**WHAT TO PRODUCE:** Look through the data below. Show each line where the string "deeper" occurs.
========================================================================
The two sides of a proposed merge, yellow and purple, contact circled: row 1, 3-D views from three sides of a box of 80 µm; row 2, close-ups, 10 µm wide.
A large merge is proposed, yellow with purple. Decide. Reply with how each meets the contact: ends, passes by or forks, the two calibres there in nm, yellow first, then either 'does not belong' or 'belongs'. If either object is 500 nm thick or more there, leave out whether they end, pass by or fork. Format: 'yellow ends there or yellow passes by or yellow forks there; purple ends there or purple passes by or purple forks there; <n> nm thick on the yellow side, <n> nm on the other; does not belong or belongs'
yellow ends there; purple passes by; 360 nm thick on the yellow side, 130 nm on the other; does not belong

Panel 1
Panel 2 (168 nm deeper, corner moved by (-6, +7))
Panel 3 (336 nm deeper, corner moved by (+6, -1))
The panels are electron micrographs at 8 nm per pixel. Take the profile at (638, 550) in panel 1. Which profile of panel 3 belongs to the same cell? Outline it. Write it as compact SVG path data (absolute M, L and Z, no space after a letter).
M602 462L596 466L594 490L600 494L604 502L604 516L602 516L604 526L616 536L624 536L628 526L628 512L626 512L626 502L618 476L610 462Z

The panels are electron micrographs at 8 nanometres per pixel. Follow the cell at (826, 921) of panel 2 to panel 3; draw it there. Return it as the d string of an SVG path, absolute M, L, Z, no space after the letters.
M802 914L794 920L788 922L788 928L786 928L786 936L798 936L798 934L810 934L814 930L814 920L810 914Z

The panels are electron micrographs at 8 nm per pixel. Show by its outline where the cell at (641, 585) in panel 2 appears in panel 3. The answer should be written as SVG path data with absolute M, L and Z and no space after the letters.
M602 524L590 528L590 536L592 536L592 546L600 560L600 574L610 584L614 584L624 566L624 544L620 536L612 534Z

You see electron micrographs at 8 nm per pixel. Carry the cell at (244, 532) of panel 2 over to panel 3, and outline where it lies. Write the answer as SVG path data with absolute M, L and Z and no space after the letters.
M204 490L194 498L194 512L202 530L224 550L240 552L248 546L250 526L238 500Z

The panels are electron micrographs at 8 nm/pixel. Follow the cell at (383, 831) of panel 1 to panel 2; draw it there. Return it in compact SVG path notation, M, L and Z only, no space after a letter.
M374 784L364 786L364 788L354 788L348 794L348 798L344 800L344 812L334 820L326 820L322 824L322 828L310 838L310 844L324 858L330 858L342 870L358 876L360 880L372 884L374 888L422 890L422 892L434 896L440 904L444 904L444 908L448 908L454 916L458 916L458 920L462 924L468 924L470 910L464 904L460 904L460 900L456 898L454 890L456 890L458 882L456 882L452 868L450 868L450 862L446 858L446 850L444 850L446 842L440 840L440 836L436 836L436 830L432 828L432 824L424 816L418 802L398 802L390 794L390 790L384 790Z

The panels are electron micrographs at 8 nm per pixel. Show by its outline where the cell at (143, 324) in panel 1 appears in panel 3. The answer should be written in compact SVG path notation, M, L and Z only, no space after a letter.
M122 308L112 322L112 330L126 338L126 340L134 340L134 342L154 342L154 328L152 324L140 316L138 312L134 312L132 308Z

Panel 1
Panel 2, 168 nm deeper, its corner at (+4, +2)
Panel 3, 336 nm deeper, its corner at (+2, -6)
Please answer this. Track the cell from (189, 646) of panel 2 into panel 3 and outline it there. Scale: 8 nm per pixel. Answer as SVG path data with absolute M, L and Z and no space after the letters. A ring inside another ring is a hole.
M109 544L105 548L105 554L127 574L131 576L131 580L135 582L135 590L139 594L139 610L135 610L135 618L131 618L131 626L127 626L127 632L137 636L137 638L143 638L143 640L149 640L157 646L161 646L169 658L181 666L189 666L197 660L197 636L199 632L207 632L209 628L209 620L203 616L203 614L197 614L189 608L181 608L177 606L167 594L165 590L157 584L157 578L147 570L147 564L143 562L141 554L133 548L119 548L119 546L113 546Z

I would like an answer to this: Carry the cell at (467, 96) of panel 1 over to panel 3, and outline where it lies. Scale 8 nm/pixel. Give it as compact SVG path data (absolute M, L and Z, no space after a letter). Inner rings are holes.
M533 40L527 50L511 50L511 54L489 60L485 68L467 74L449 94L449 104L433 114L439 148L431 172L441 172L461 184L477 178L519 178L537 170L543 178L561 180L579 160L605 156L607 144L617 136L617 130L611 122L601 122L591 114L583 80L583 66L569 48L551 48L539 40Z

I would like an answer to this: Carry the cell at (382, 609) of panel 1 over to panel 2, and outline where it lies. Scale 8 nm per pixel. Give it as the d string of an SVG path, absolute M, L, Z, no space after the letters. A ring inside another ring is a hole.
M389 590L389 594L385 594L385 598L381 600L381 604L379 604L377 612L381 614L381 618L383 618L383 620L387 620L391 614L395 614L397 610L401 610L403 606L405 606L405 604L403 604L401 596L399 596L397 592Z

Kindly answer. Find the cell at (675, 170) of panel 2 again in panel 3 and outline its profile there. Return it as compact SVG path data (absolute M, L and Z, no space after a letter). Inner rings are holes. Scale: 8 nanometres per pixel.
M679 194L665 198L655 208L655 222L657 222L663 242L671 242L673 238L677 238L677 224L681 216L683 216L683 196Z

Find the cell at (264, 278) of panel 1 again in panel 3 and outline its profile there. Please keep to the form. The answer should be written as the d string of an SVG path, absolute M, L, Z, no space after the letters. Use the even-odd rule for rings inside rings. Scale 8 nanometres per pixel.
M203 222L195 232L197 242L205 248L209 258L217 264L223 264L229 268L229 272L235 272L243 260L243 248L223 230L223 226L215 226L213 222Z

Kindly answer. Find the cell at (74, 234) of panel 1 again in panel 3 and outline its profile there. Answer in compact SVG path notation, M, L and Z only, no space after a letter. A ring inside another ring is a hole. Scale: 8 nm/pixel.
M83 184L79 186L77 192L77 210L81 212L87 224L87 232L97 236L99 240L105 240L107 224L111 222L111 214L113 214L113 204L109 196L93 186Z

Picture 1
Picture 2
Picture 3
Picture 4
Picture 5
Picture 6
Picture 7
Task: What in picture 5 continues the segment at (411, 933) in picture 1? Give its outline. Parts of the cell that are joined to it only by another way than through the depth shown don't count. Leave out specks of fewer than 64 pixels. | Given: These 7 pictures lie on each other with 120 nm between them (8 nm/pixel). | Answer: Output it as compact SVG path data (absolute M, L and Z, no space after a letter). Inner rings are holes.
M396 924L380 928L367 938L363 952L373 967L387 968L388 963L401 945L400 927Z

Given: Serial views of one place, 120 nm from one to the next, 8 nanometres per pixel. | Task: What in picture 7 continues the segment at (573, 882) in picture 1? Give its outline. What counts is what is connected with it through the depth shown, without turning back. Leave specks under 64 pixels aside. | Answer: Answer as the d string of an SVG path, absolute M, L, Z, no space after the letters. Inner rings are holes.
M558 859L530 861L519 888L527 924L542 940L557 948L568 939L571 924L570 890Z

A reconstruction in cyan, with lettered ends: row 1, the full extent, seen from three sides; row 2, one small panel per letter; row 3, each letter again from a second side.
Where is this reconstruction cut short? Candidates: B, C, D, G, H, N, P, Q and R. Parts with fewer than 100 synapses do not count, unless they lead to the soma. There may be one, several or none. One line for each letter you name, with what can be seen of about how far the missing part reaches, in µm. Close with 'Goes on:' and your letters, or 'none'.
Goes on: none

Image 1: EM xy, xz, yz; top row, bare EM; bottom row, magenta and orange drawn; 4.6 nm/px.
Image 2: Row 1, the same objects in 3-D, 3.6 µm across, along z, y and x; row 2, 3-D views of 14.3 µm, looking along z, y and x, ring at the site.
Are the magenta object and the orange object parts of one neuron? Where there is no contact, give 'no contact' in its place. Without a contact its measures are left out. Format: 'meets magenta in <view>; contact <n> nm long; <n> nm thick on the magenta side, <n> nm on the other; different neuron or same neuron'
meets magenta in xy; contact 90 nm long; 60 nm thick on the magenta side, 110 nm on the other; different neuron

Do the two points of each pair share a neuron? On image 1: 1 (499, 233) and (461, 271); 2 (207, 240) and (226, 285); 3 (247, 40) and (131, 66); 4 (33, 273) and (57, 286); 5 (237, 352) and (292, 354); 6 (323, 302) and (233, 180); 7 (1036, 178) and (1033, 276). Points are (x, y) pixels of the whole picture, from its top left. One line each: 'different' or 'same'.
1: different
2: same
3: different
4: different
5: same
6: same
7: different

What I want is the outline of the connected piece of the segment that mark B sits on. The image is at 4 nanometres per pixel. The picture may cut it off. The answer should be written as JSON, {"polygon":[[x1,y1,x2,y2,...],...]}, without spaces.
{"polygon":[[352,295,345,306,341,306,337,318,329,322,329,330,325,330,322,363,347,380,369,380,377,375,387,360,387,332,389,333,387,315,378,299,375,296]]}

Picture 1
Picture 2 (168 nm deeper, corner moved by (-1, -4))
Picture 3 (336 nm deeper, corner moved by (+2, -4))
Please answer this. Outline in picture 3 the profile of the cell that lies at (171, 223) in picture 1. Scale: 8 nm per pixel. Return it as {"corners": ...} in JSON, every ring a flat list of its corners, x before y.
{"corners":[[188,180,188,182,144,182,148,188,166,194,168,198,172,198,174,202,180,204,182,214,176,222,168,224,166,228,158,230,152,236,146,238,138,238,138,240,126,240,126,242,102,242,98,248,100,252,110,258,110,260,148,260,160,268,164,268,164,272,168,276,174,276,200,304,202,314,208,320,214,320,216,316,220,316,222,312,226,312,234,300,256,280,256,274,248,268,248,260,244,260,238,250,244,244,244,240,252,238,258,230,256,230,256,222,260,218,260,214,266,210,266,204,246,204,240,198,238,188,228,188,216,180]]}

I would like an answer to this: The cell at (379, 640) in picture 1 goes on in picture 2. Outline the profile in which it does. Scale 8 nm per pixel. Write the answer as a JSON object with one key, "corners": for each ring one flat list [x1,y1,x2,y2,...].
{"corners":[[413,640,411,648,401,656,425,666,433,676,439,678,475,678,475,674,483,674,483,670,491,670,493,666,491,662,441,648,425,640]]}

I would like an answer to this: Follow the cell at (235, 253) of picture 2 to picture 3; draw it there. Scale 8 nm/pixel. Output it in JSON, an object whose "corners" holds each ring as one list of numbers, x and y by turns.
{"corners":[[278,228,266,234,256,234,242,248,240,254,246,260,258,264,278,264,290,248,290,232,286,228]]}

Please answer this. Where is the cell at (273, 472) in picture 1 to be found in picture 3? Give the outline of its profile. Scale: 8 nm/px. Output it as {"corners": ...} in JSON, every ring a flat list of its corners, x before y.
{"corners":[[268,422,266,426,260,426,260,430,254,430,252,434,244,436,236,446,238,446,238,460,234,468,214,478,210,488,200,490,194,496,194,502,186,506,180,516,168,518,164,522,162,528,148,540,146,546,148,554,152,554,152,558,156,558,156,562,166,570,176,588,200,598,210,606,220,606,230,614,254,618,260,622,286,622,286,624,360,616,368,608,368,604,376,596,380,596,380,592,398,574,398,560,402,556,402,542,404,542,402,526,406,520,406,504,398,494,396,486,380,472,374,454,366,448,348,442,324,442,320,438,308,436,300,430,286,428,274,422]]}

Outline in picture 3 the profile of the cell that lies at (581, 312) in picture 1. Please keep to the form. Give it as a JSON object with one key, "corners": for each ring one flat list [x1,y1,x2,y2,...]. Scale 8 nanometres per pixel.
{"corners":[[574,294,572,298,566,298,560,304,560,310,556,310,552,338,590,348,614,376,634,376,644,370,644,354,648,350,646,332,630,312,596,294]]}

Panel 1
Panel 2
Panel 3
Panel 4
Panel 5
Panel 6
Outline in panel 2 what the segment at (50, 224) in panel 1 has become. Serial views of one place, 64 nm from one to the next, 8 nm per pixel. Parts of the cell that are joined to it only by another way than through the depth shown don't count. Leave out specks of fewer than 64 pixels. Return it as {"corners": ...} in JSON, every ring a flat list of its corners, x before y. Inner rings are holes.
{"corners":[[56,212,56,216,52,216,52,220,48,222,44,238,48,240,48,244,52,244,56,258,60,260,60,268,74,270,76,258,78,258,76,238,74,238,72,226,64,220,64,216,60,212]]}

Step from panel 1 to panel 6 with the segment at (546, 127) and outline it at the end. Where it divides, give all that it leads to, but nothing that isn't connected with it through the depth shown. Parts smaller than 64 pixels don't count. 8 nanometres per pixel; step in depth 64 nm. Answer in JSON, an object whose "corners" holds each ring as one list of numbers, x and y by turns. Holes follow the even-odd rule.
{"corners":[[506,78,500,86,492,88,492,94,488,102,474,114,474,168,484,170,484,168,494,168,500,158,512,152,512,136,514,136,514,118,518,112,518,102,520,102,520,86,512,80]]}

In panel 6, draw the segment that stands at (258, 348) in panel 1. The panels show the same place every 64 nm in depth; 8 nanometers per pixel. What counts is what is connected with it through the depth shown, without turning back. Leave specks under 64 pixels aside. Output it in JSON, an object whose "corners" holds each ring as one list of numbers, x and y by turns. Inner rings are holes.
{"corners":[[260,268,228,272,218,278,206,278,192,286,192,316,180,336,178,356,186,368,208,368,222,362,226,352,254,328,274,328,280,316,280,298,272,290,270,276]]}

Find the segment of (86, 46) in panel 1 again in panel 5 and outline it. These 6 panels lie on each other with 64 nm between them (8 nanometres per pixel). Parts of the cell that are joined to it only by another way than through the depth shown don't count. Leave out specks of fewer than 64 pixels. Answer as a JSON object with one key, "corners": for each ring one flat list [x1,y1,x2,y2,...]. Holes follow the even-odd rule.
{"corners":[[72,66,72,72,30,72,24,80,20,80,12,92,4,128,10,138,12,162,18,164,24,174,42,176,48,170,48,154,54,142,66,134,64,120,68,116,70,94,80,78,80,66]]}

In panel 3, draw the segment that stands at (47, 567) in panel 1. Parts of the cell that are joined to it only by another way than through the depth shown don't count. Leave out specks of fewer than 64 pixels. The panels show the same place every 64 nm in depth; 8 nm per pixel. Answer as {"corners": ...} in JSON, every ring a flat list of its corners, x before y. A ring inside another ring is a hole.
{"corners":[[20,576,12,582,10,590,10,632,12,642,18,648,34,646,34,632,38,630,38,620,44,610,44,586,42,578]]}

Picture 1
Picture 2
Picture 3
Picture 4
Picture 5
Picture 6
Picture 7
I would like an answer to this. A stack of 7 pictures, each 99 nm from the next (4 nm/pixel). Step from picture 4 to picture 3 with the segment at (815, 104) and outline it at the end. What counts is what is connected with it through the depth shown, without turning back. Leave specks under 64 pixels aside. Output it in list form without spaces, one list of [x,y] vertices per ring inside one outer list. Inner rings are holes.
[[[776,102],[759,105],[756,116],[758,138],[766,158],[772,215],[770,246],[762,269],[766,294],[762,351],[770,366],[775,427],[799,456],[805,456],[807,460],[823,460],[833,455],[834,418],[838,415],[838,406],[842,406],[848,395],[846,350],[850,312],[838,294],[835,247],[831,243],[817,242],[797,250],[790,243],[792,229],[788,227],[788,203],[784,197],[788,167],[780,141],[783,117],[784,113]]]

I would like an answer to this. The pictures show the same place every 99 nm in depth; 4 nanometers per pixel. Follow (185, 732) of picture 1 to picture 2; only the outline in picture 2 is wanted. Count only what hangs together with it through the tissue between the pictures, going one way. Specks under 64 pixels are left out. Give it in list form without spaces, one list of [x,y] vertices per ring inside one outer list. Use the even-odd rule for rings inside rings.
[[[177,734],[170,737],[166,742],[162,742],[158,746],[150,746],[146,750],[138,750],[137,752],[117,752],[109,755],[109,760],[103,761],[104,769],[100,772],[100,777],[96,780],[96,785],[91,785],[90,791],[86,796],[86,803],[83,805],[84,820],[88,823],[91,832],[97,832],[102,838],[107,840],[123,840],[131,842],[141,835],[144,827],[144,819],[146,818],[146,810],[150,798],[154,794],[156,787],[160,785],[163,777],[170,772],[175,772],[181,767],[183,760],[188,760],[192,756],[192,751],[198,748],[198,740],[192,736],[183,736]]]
========================================================================
**ANSWER TO THIS EXERCISE:**
Panel 2 (168 nm deeper, corner moved by (-6, +7))
Panel 3 (336 nm deeper, corner moved by (+6, -1))
Panel 2, 168 nm deeper, its corner at (+4, +2)
Panel 3, 336 nm deeper, its corner at (+2, -6)
Picture 2 (168 nm deeper, corner moved by (-1, -4))
Picture 3 (336 nm deeper, corner moved by (+2, -4))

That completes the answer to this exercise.